WHAT IS REQUIRED —
From the very first line of the data to the line containing "Les ambitions internationales d'Ifat Entsorga", retype everything exactly, leaving the pictures behind.

RECORDS PROVIDED —
= = = = =

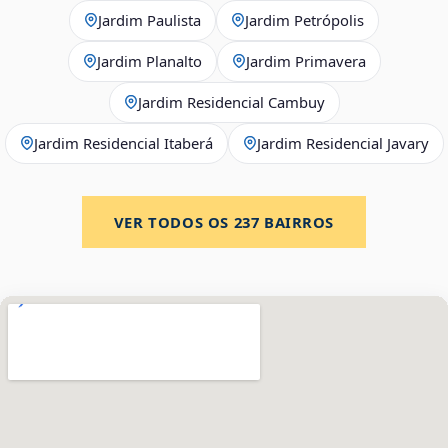
Jardim Paulista
Jardim Petrópolis
Jardim Planalto
Jardim Primavera
Jardim Residencial Cambuy
Jardim Residencial Itaberá
Jardim Residencial Javary
VER TODOS OS
237
BAIRROS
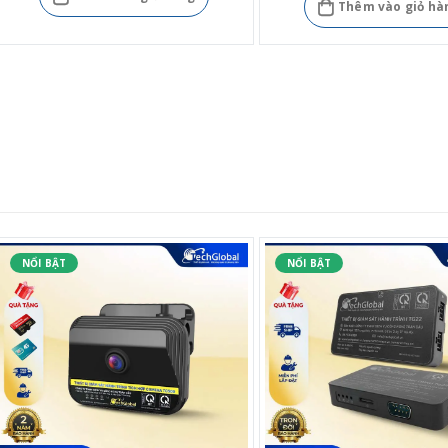
Thêm vào giỏ hà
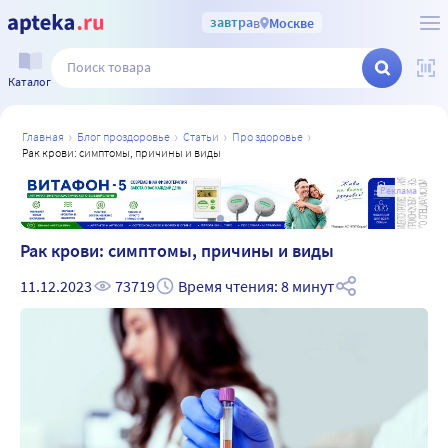
завтра
в
Москве
Каталог
главная
блог проздоровье
статьи
про здоровье
рак крови: симптомы, причины и виды
а
Реклама
Рак крови: симптомы, причины и виды
11.12.2023
73719
Время чтения: 8 минут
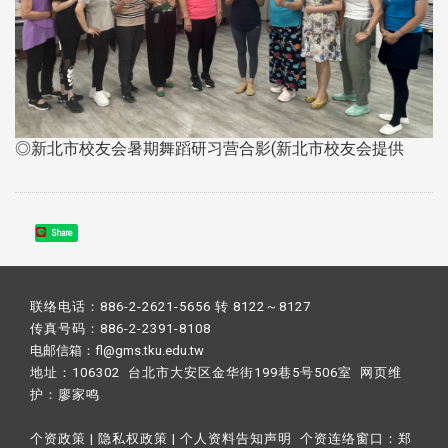
◎新北市校友会暑期舞蹈研习营合影(新北市校友会提供
Share
联络电话：886-2-2621-5656 转 8122～8127
传真号码：886-2-2391-8108
电邮信箱：fl@gms.tku.edu.tw
地址：106302 台北市大安区金华街199巷5号506室 网页维
护：
廖家鸣​
个资政策
|
隐私权政策
|
个人资料告知声明
个资连络窗口：
郑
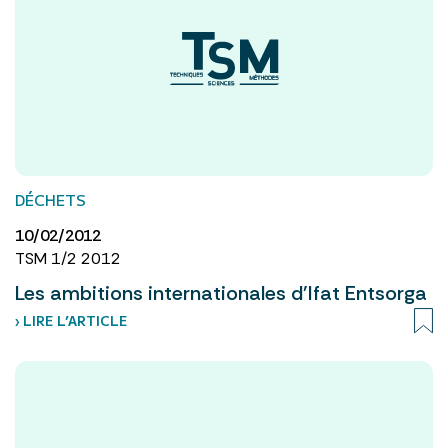
DÉCHETS
10/02/2012
TSM 1/2 2012
Les ambitions internationales d'Ifat Entsorga
› LIRE L’ARTICLE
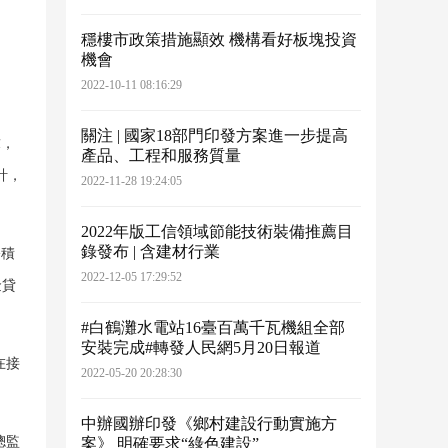
穩樓市政策措施顯效 機構看好板塊投資
機會
2022-10-11 08:16:29
關注 | 國家18部門印發方案進一步提高
求，
產品、工程和服務質量
計，
2022-11-28 19:24:05
2022年版工信領域節能技術裝備推薦目
錄發布 | 含建材行業
公積
2022-12-05 17:29:52
金貸
#白鶴灘水電站16臺百萬千瓦機組全部
安裝完成#轉發人民網5月20日報道
在接
2022-05-20 20:28:30
中辦國辦印發《鄉村建設行動實施方
總監
案》 明確要求“綠色建設”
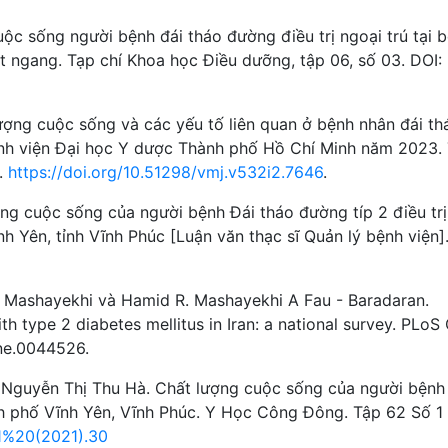
c sống người bệnh đái tháo đường điều trị ngoại trú tại 
t ngang. Tạp chí Khoa học Điều dưỡng, tập 06, số 03. DOI:
ợng cuộc sống và các yếu tố liên quan ở bệnh nhân đái th
 bệnh viện Đại học Y dược Thành phố Hồ Chí Minh năm 2023.
.
https://doi.org/10.51298/vmj.v532i2.7646
.
ng cuộc sống của người bệnh Đái tháo đường típ 2 điều trị
nh Yên, tỉnh Vĩnh Phúc [Luận văn thạc sĩ Quản lý bệnh viện]
- Mashayekhi và Hamid R. Mashayekhi A Fau - Baradaran.
with type 2 diabetes mellitus in Iran: a national survey. PLoS
one.0044526.
 Nguyễn Thị Thu Hà. Chất lượng cuộc sống của người bệnh
nh phố Vĩnh Yên, Vĩnh Phúc. Y Học Công Đông. Tập 62 Số 1
i1%20(2021).30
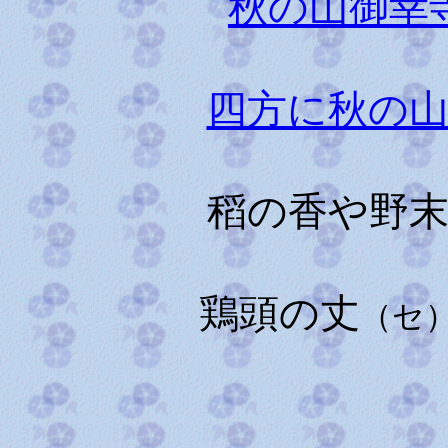
秋の山御幸
四方に秋の
稻の香や野
鶏頭の丈
（セ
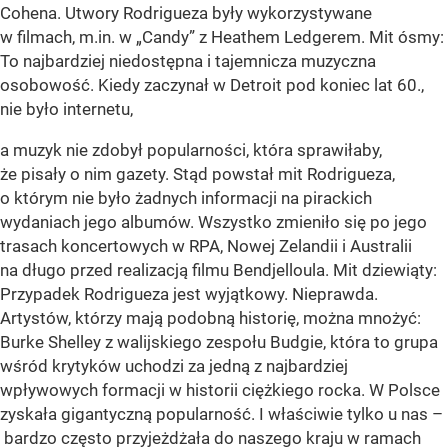
Cohena. Utwory Rodrigueza były wykorzystywane
w filmach, m.in. w „Candy” z Heathem Ledgerem. Mit ósmy:
To najbardziej niedostępna i tajemnicza muzyczna
osobowość. Kiedy zaczynał w Detroit pod koniec lat 60.,
nie było internetu,
a muzyk nie zdobył popularności, która sprawiłaby,
że pisały o nim gazety. Stąd powstał mit Rodrigueza,
o którym nie było żadnych informacji na pirackich
wydaniach jego albumów. Wszystko zmieniło się po jego
trasach koncertowych w RPA, Nowej Zelandii i Australii
na długo przed realizacją filmu Bendjelloula. Mit dziewiąty:
Przypadek Rodrigueza jest wyjątkowy. Nieprawda.
Artystów, którzy mają podobną historię, można mnożyć:
Burke Shelley z walijskiego zespołu Budgie, która to grupa
wśród krytyków uchodzi za jedną z najbardziej
wpływowych formacji w historii ciężkiego rocka. W Polsce
zyskała gigantyczną popularność. I właściwie tylko u nas –
bardzo często przyjeżdżała do naszego kraju w ramach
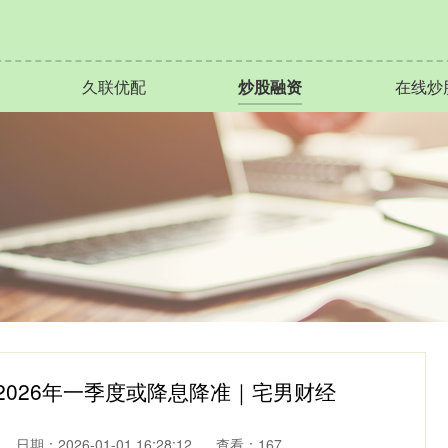
久联优配
炒股融资
在线炒
：2026年一季度或降息降准｜宅男财经
日期：2026-01-01 16:28:12
查看：167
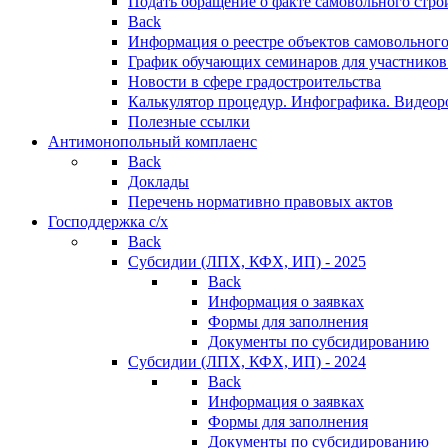
Подать обращение о факте самовольного стро
Back
Информация о реестре объектов самовольного
График обучающих семинаров для участников
Новости в сфере градостроительства
Калькулятор процедур. Инфографика. Видеор
Полезные ссылки
Антимонопольный комплаенс
Back
Доклады
Перечень нормативно правовых актов
Господдержка с/х
Back
Субсидии (ЛПХ, КФХ, ИП) - 2025
Back
Информация о заявках
Формы для заполнения
Документы по субсидированию
Субсидии (ЛПХ, КФХ, ИП) - 2024
Back
Информация о заявках
Формы для заполнения
Документы по субсидированию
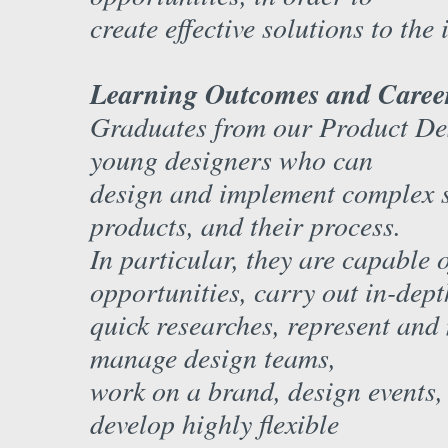
create effective solutions to the
Learning Outcomes and Career
Graduates from our Product Des
young designers who can
design and implement complex sy
products, and their process.
In particular, they are capable 
opportunities, carry out in-dep
quick researches, represent and
manage design teams,
work on a brand, design events,
develop highly flexible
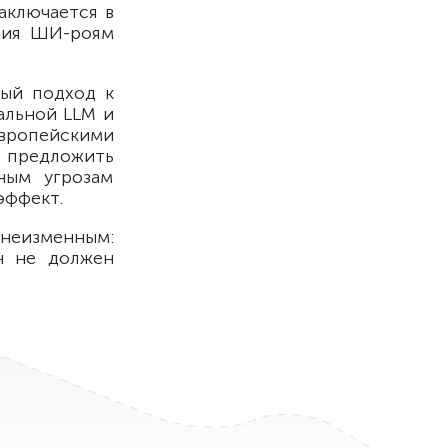
аключается в
вия ШИ-роям
ный подход к
альной LLM и
вропейскими
т предложить
ным угрозам
эффект.
еизменным:
н не должен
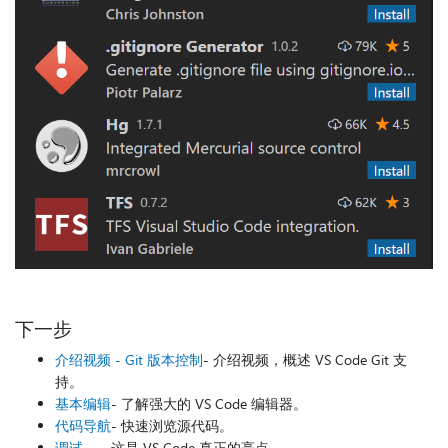
下一步
介绍视频 - Git 版本控制
- 介绍视频，概述 VS Code Git 支
持。
基本编辑
- 了解强大的 VS Code 编辑器。
代码导航
- 快速浏览源代码。
调试
——这是 VS Code 真正的亮点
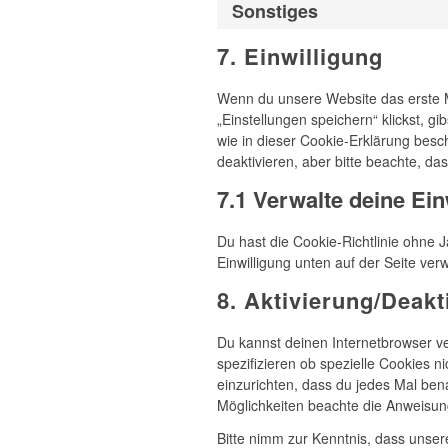
Sonstiges
7. Einwilligung
Wenn du unsere Website das erste Ma
„Einstellungen speichern“ klickst, g
wie in dieser Cookie-Erklärung bes
deaktivieren, aber bitte beachte, da
7.1 Verwalte deine Ein
Du hast die Cookie-Richtlinie ohne
Einwilligung unten auf der Seite ve
8. Aktivierung/Deak
Du kannst deinen Internetbrowser 
spezifizieren ob spezielle Cookies ni
einzurichten, dass du jedes Mal bena
Möglichkeiten beachte die Anweisung
Bitte nimm zur Kenntnis, dass unsere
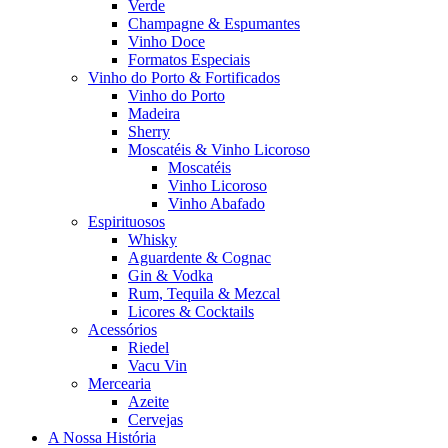
Verde
Champagne & Espumantes
Vinho Doce
Formatos Especiais
Vinho do Porto & Fortificados
Vinho do Porto
Madeira
Sherry
Moscatéis & Vinho Licoroso
Moscatéis
Vinho Licoroso
Vinho Abafado
Espirituosos
Whisky
Aguardente & Cognac
Gin & Vodka
Rum, Tequila & Mezcal
Licores & Cocktails
Acessórios
Riedel
Vacu Vin
Mercearia
Azeite
Cervejas
A Nossa História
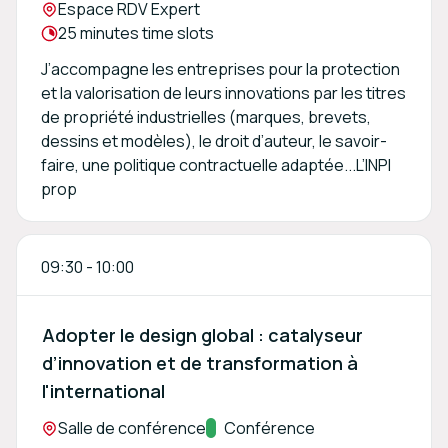
Location:
Espace RDV Expert
Meeting duration:
25 minutes time slots
J’accompagne les entreprises pour la protection
et la valorisation de leurs innovations par les titres
de propriété industrielles (marques, brevets,
dessins et modèles), le droit d’auteur, le savoir-
faire, une politique contractuelle adaptée...L’INPI
prop
09:30
-
10:00
Adopter le design global : catalyseur
d’innovation et de transformation à
l'international
Location:
Salle de conférence
Track:
Conférence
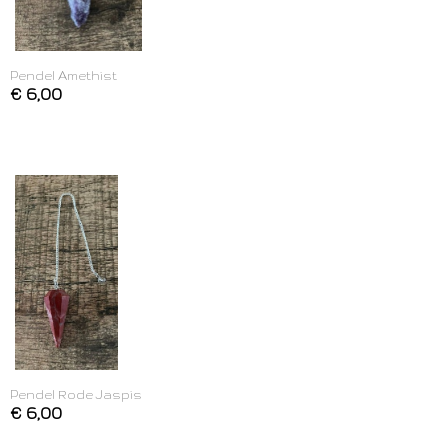
Pendel Amethist
€ 6,00
Pendel Rode Jaspis
€ 6,00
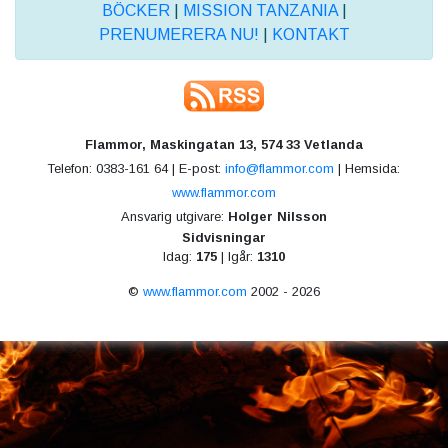
BÖCKER
|
MISSION TANZANIA
|
PRENUMERERA NU!
|
KONTAKT
Flammor, Maskingatan 13, 574 33 Vetlanda
Telefon: 0383-161 64 | E-post:
info@flammor.com
| Hemsida:
www.flammor.com
Ansvarig utgivare:
Holger Nilsson
Sidvisningar
Idag:
175
| Igår:
1310
©
www.flammor.com
2002 - 2026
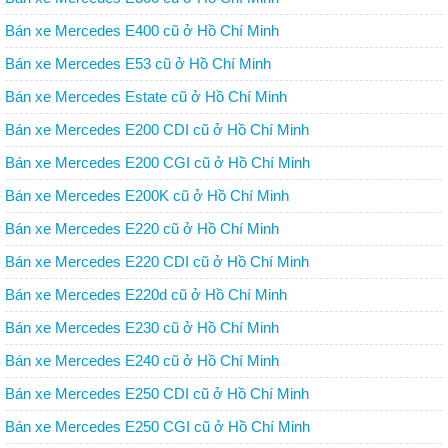
Bán xe Mercedes E400 cũ ở Hồ Chí Minh
Bán xe Mercedes E53 cũ ở Hồ Chí Minh
Bán xe Mercedes Estate cũ ở Hồ Chí Minh
Bán xe Mercedes E200 CDI cũ ở Hồ Chí Minh
Bán xe Mercedes E200 CGI cũ ở Hồ Chí Minh
Bán xe Mercedes E200K cũ ở Hồ Chí Minh
Bán xe Mercedes E220 cũ ở Hồ Chí Minh
Bán xe Mercedes E220 CDI cũ ở Hồ Chí Minh
Bán xe Mercedes E220d cũ ở Hồ Chí Minh
Bán xe Mercedes E230 cũ ở Hồ Chí Minh
Bán xe Mercedes E240 cũ ở Hồ Chí Minh
Bán xe Mercedes E250 CDI cũ ở Hồ Chí Minh
Bán xe Mercedes E250 CGI cũ ở Hồ Chí Minh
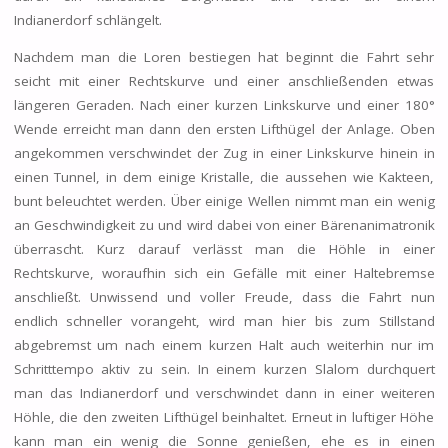
Indianerdorf schlängelt.
Nachdem man die Loren bestiegen hat beginnt die Fahrt sehr
seicht mit einer Rechtskurve und einer anschließenden etwas
längeren Geraden. Nach einer kurzen Linkskurve und einer 180°
Wende erreicht man dann den ersten Lifthügel der Anlage. Oben
angekommen verschwindet der Zug in einer Linkskurve hinein in
einen Tunnel, in dem einige Kristalle, die aussehen wie Kakteen,
bunt beleuchtet werden. Über einige Wellen nimmt man ein wenig
an Geschwindigkeit zu und wird dabei von einer Bärenanimatronik
überrascht. Kurz darauf verlässt man die Höhle in einer
Rechtskurve, woraufhin sich ein Gefälle mit einer Haltebremse
anschließt. Unwissend und voller Freude, dass die Fahrt nun
endlich schneller vorangeht, wird man hier bis zum Stillstand
abgebremst um nach einem kurzen Halt auch weiterhin nur im
Schritttempo aktiv zu sein. In einem kurzen Slalom durchquert
man das Indianerdorf und verschwindet dann in einer weiteren
Höhle, die den zweiten Lifthügel beinhaltet. Erneut in luftiger Höhe
kann man ein wenig die Sonne genießen, ehe es in einen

= = = = =

COMPLETED TASK —
Jardim Paulista
Jardim Petrópolis
Jardim Planalto
Jardim Primavera
Jardim Residencial Cambuy
Jardim Residencial Itaberá
Jardim Residencial Javary
VER TODOS OS
237
BAIRROS
Thêm vào giỏ hà
завтра
в
Москве
Каталог
главная
блог проздоровье
статьи
про здоровье
рак крови: симптомы, причины и виды
а
Реклама
Рак крови: симптомы, причины и виды
11.12.2023
73719
Время чтения: 8 минут
◎新北市校友会暑期舞蹈研习营合影(新北市校友会提供
Share
联络电话：886-2-2621-5656 转 8122～8127
传真号码：886-2-2391-8108
电邮信箱：fl@gms.tku.edu.tw
地址：106302 台北市大安区金华街199巷5号506室 网页维
护：
廖家鸣​
个资政策
|
隐私权政策
|
个人资料告知声明
个资连络窗口：
郑
DÉCHETS
10/02/2012
TSM 1/2 2012
Les ambitions internationales d'Ifat Entsorga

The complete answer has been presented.